Так долго продолжаться не могло. Я понимал, что когда-нибудь разразится скандал, и стал искать новое жилье. Алинина знакомая, скульптор Инна Ильинична Бломберг нашла для меня комнату на улице Кирова, в бывшем общежитии ВХУТЕМАСа – Высших художественно-театральных мастерских. Хозяйкой квартиры из двух изолированных комнат была ее приятельница Александра Вениаминовна Азарх. Она согласилась сдавать мне комнату за сорок рублей в месяц.
Александра Вениаминовна практически не ходила – в молодости она попала под трамвай и потеряла ногу. За ней ухаживала сиделка, которая приходила к ней утром и вечером. Александре Вениаминовне было восемьдесят лет, но она тщательно следила за собой, на ней всегда был умеренный макияж, и она благоухала дорогими духами, которые невесть откуда брались тогда в пораженной дефицитом и бедностью Москве.
Первые полгода мы почти не общались. Я заходил отдать деньги и каждый раз засматривался на картины, висевшие на стенах ее довольно-таки большой комнаты. В моей комнатушке тоже висели картины. Я не был знатоком живописи. Мне нравились импрессионисты, Коро, но по-настоящему в изобразительном искусстве я не разбирался. На стене напротив моей кровати висела маленькая картина. Засыпая, я часто смотрел на нее – нежных тонов акварель с неясными очертаниями моря, облаков и какого-то города, будто увиденного высоко сверху. Эта акварель настраивала меня на романтический лад, столь созвучный тогда моему возрасту и настроению.
Александра Вениаминовна производила впечатление чудом выжившей в советском аду аристократки: изысканные манеры, тихая интеллигентная речь, благожелательная и добрая улыбка. Она была из другой эпохи, о которой мы только догадывались, о которой где-то читали или что-то знали по обрывкам чьих-то воспоминаний. По вечерам у нее часто собирались гости – интеллигентные люди одного с нею круга. Там было много разговоров, непринужденного веселья и смеха.
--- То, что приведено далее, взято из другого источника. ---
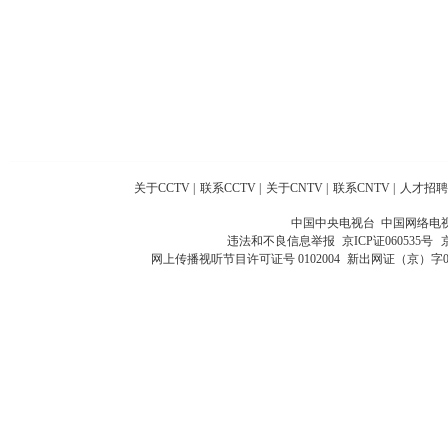
关于CCTV
|
联系CCTV
|
关于CNTV
|
联系CNTV
|
人才招聘
中国中央电视台 中国网络电
违法和不良信息举报
京ICP证060535号
网上传播视听节目许可证号 0102004
新出网证（京）字0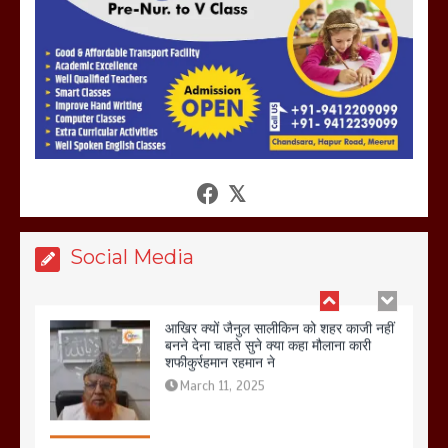
हो रहा वायरल
March 6, 2025
होलिका रखने पर लात मार कर होलिका को किया
तहस नहस,मोहल्ले वालों के साथ की गई गाली
गलोच ,कहा अगर रखी गई होली तो होगा खून
खराबा,
March 11, 2025
Social Media
आखिर क्यों जैनुल सालीकिन को शहर काजी नहीं
बनने देना चाहते सुने क्या कहा मौलाना कारी
शफीकुर्रहमान रहमान ने
March 11, 2025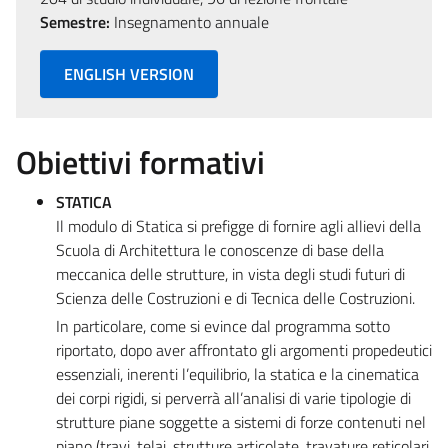
Semestre:
Insegnamento annuale
ENGLISH VERSION
Obiettivi formativi
STATICA
Il modulo di Statica si prefigge di fornire agli allievi della
Scuola di Architettura le conoscenze di base della
meccanica delle strutture, in vista degli studi futuri di
Scienza delle Costruzioni e di Tecnica delle Costruzioni.
In particolare, come si evince dal programma sotto
riportato, dopo aver affrontato gli argomenti propedeutici
essenziali, inerenti l’equilibrio, la statica e la cinematica
dei corpi rigidi, si perverrà all’analisi di varie tipologie di
strutture piane soggette a sistemi di forze contenuti nel
piano (travi, telai, strutture articolate, travature reticolari,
Я тоже стал иногда захаживать к ней, и она постепенно начала рассказывать мне о своей жизни.
Александра Вениаминовна родилась в 1892 году в Витебске, в семье врача. После гимназии поехала изучать медицину в Бельгию, поскольку в России для поступления евреев в университеты существовала гласная процентная норма. Через несколько лет она вернулась в Москву и познакомилась с Алексеем Грановским, а вскоре они поженились. Спустя несколько лет, уже после революции, он стал основателем Государственного еврейского театра – ГОСЕТ. Она бросила медицину и посвятила себя театру – была актрисой, потом режиссером и театральным педагогом. Художником в театре был Марк Шагал, с которым Александра Вениаминовна была знакома еще с детства по Витебску. Ее родная сестра Раиса была замужем за известным художником Робертом Фальком.
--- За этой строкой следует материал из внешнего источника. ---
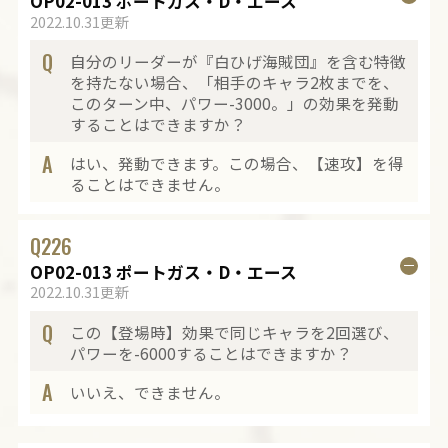
OP02-013 ポートガス・D・エース
2022.10.31更新
Q
自分のリーダーが『白ひげ海賊団』を含む特徴
を持たない場合、「相手のキャラ2枚までを、
このターン中、パワー-3000。」の効果を発動
することはできますか？
A
はい、発動できます。この場合、【速攻】を得
ることはできません。
Q
226
OP02-013 ポートガス・D・エース
2022.10.31更新
Q
この【登場時】効果で同じキャラを2回選び、
パワーを-6000することはできますか？
A
いいえ、できません。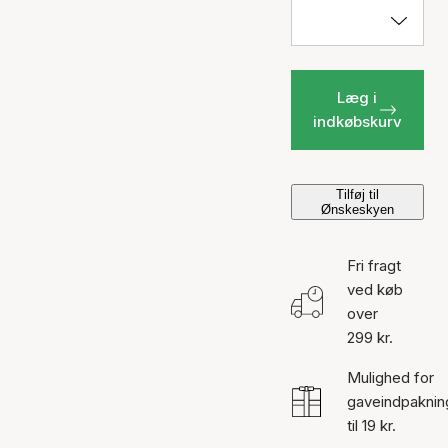
Læg i
indkøbskurv
Tilføj til
Ønskeskyen
Fri fragt
ved køb
over
299 kr.
Mulighed for
gaveindpaknin
til 19 kr.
Мне стало понятно, откуда в доме столько картин. Причем все картины – подлинники. Так я узнал, что акварель, которая висела в моей комнате и на которую я любил смотреть засыпая, была тоже подлинная и принадлежала кисти Марка Шагала. В середине 70-х Шагал приезжал в Москву, приходил к Александре Вениаминовне. После его ухода она долго была в расстроенных чувствах; видимо, нахлынули воспоминания и она не могла сдержать слез.